The team was surprised, saddened, and encouraged. Nothing could make us want to move faster and deliver technology and hope to Christian Barrios (the doctor) and his staff more intensely.
2.) What is one thing you’ve learned over the past few days of meeting with midwives, Dr. Castañeda and relatives of patients?
We have really narrowed down on our objective. Before we came to Guatemala, we did not know too much about our end-users; now we have seen them face to face. We have determined where everyone sits in the line of people needed to make our project a success, and we have learned their roles. If distilled to one thing, we have learned the work-flow of the vision Dr. Castaneda and the doctors see for this project and are much better equipped to try and deliver it.
3.) Is this trip changing your perspective on anything? If so, what and how?
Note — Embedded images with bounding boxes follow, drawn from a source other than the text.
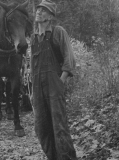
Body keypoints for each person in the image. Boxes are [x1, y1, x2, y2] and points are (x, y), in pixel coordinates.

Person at [30, 0, 77, 159]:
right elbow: (32, 66)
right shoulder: (34, 37)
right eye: (38, 9)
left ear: (50, 17)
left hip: (54, 87)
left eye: (44, 11)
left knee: (59, 128)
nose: (39, 12)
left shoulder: (58, 32)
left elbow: (69, 60)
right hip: (38, 89)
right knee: (41, 127)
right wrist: (32, 90)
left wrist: (59, 83)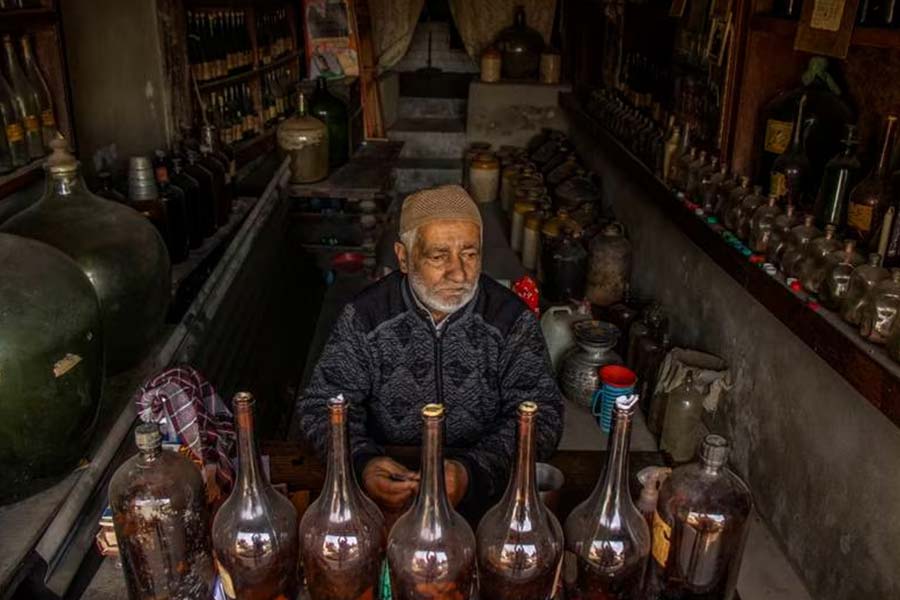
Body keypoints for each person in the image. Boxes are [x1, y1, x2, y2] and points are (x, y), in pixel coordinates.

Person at [295, 184, 564, 518]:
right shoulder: (368, 316)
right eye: (438, 256)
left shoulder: (509, 319)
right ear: (404, 258)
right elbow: (321, 406)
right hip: (393, 493)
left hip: (487, 499)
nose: (459, 273)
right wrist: (362, 462)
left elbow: (544, 417)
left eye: (470, 253)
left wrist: (472, 472)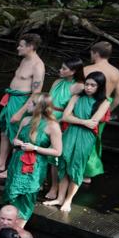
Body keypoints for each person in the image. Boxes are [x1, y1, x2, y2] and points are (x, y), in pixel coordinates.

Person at [45, 71, 110, 213]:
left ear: (100, 86)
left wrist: (76, 119)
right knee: (63, 163)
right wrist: (83, 121)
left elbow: (93, 123)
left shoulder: (104, 102)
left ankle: (68, 200)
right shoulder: (76, 97)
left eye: (93, 85)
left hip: (86, 137)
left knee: (77, 166)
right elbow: (66, 117)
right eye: (87, 84)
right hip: (70, 133)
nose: (88, 88)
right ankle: (60, 198)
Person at [0, 34, 45, 174]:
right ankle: (0, 163)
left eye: (21, 46)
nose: (18, 48)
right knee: (5, 132)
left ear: (30, 47)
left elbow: (36, 93)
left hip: (22, 102)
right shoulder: (24, 60)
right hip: (12, 98)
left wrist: (20, 112)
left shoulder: (38, 65)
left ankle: (11, 169)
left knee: (16, 135)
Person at [4, 94, 63, 224]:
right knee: (12, 191)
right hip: (17, 162)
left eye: (31, 103)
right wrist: (16, 142)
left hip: (35, 165)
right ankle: (9, 223)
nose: (28, 105)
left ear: (39, 107)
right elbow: (15, 140)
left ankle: (19, 226)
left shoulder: (52, 126)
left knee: (27, 195)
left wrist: (34, 148)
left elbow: (57, 151)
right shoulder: (26, 120)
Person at [44, 58, 85, 199]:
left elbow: (75, 109)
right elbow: (48, 100)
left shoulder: (79, 86)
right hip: (47, 115)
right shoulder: (57, 82)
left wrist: (59, 120)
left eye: (64, 69)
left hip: (62, 120)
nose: (60, 70)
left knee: (54, 156)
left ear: (73, 71)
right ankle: (41, 180)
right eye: (61, 67)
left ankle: (54, 187)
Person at [82, 41, 119, 180]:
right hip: (103, 108)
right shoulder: (116, 72)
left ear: (96, 53)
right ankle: (88, 174)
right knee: (94, 139)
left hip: (85, 106)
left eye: (91, 53)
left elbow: (77, 89)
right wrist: (108, 110)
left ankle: (75, 169)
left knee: (79, 136)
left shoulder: (87, 69)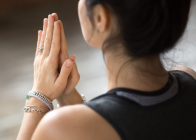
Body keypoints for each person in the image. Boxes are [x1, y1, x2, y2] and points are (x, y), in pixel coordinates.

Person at [17, 0, 196, 139]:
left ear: (100, 18)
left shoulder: (58, 127)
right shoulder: (189, 80)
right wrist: (67, 95)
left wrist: (39, 96)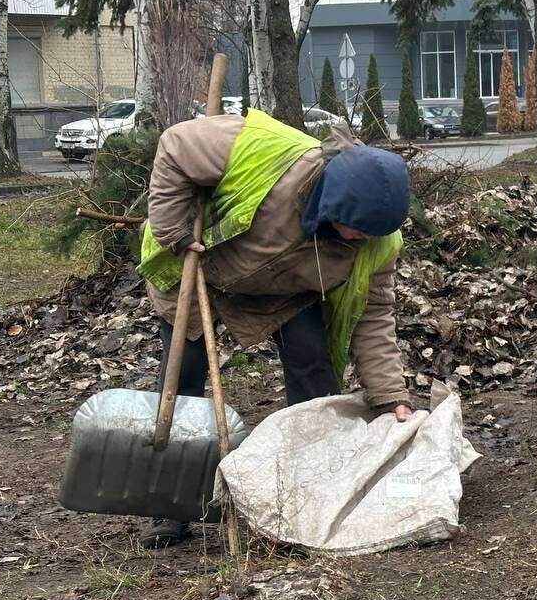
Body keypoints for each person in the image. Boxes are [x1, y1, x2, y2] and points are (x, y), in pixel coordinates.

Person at [137, 107, 411, 547]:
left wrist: (389, 396)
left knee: (314, 369)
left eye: (371, 233)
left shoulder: (378, 241)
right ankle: (168, 505)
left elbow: (374, 316)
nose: (362, 239)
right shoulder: (263, 152)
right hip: (197, 265)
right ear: (330, 200)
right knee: (181, 376)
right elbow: (174, 144)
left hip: (283, 293)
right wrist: (173, 231)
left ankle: (306, 496)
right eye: (355, 229)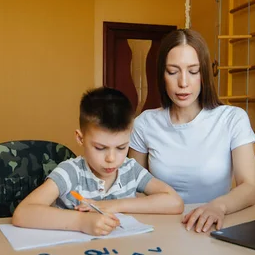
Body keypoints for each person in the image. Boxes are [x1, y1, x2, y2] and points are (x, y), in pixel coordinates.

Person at [129, 29, 255, 233]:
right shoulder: (145, 123)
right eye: (173, 71)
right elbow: (132, 187)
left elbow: (250, 187)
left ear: (204, 73)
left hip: (214, 226)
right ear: (162, 75)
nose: (183, 82)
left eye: (193, 71)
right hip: (161, 229)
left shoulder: (232, 118)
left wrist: (218, 207)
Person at [13, 87, 184, 236]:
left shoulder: (130, 170)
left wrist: (111, 205)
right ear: (80, 138)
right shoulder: (70, 172)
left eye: (121, 147)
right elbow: (23, 213)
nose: (111, 159)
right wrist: (81, 222)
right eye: (100, 148)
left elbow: (174, 202)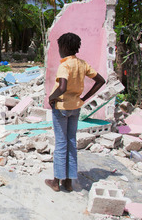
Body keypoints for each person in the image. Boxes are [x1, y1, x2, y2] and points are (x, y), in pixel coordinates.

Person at [45, 33, 106, 192]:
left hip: (61, 108)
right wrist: (84, 97)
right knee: (71, 142)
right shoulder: (82, 64)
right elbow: (100, 81)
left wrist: (51, 98)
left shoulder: (65, 65)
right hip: (75, 107)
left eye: (59, 48)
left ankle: (56, 181)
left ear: (64, 48)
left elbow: (62, 87)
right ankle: (69, 182)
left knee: (61, 143)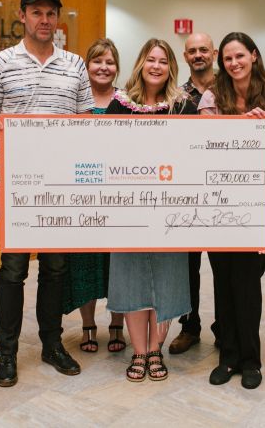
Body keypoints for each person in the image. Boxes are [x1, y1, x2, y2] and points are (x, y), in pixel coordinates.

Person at [0, 0, 93, 387]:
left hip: (60, 185)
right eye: (36, 12)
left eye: (50, 12)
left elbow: (84, 126)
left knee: (56, 267)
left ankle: (51, 344)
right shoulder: (1, 63)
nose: (44, 19)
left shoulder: (75, 65)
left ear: (57, 19)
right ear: (22, 16)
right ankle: (7, 352)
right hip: (17, 185)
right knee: (12, 269)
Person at [199, 32, 265, 390]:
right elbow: (208, 148)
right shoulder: (211, 98)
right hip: (216, 205)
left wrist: (260, 127)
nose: (233, 63)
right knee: (223, 283)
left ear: (254, 56)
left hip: (255, 208)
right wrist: (241, 126)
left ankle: (251, 361)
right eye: (227, 59)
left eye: (239, 56)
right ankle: (229, 357)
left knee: (248, 287)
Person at [105, 38, 196, 382]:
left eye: (163, 61)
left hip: (170, 210)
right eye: (150, 60)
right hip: (127, 210)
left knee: (167, 275)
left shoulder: (182, 106)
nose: (156, 66)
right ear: (141, 63)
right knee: (131, 277)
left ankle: (157, 347)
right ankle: (139, 351)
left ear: (171, 68)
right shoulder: (120, 105)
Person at [63, 38, 126, 354]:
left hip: (119, 196)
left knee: (118, 262)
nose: (104, 67)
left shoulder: (128, 100)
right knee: (85, 260)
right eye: (98, 61)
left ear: (117, 68)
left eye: (110, 62)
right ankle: (88, 325)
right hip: (83, 195)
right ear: (86, 66)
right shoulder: (75, 99)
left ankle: (117, 324)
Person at [168, 32, 220, 355]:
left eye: (204, 49)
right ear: (185, 57)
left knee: (223, 263)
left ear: (213, 53)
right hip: (185, 192)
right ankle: (190, 326)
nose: (198, 54)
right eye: (192, 51)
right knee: (186, 266)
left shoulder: (229, 91)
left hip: (221, 191)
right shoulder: (175, 97)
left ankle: (225, 324)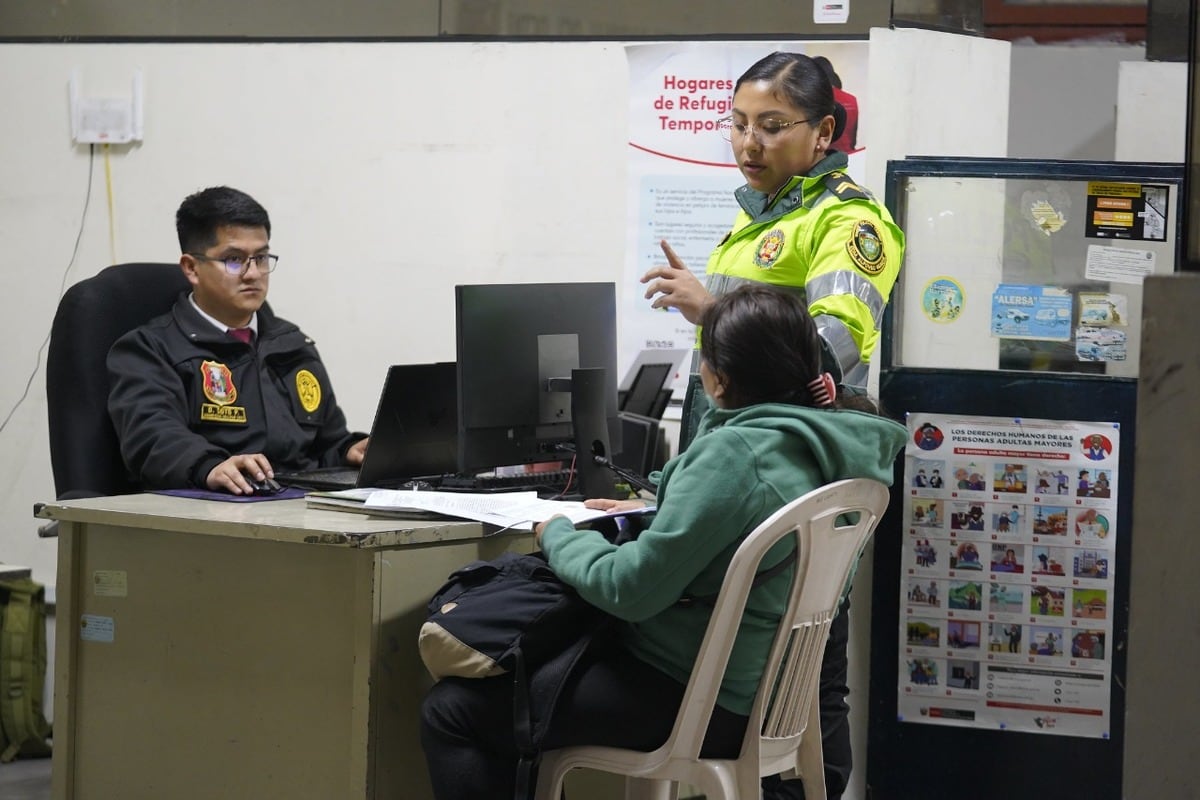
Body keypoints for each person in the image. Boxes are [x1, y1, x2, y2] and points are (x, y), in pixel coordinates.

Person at [419, 284, 907, 800]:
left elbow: (629, 589)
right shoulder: (829, 448)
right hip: (764, 698)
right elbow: (735, 519)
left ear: (717, 378)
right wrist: (662, 507)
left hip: (689, 695)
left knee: (453, 711)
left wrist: (559, 534)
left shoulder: (737, 453)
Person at [639, 51, 904, 800]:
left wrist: (713, 308)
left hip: (795, 482)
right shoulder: (763, 214)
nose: (749, 144)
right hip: (742, 475)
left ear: (824, 132)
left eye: (772, 126)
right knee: (753, 682)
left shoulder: (849, 220)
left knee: (807, 685)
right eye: (738, 124)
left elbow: (828, 348)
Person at [107, 186, 368, 495]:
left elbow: (325, 446)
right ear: (192, 268)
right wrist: (208, 465)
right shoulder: (150, 350)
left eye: (261, 258)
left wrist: (350, 450)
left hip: (299, 508)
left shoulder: (292, 345)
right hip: (212, 509)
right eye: (234, 259)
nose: (253, 273)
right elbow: (152, 438)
It would be impossible for our perspective not to change. From the trivial fact that cars always have the right of way to the profound realization of the capacity for the locals to organize themselves and fix a health system to the best of their abilities, we’ve been impressed and moved (and have not gotten run over by any cars—so it’s a good trip).
4.) Are there any other important revelations you’ve had so far that you want to mention?
Seeing the midwives, nurses, and community medical volunteers first-hand at rural clinics made it clear that this project is a collaborative effort. Without full understanding and support from the community, this project will fail. However, it gave us confidence to see volunteer community members taking healthcare into their own hands — through medical education, home visits for newborn checkups, etc — inspiring efforts that could be assisted by the device we are developing. Technology is crucial to the solution, but only one part of the entire “ecosystem” that will improve outcomes for children impacted by congenital heart defects. In the end, Dr. Castaneda’s foundation is the keystone to all of these efforts, without which there would be no option for treating these children.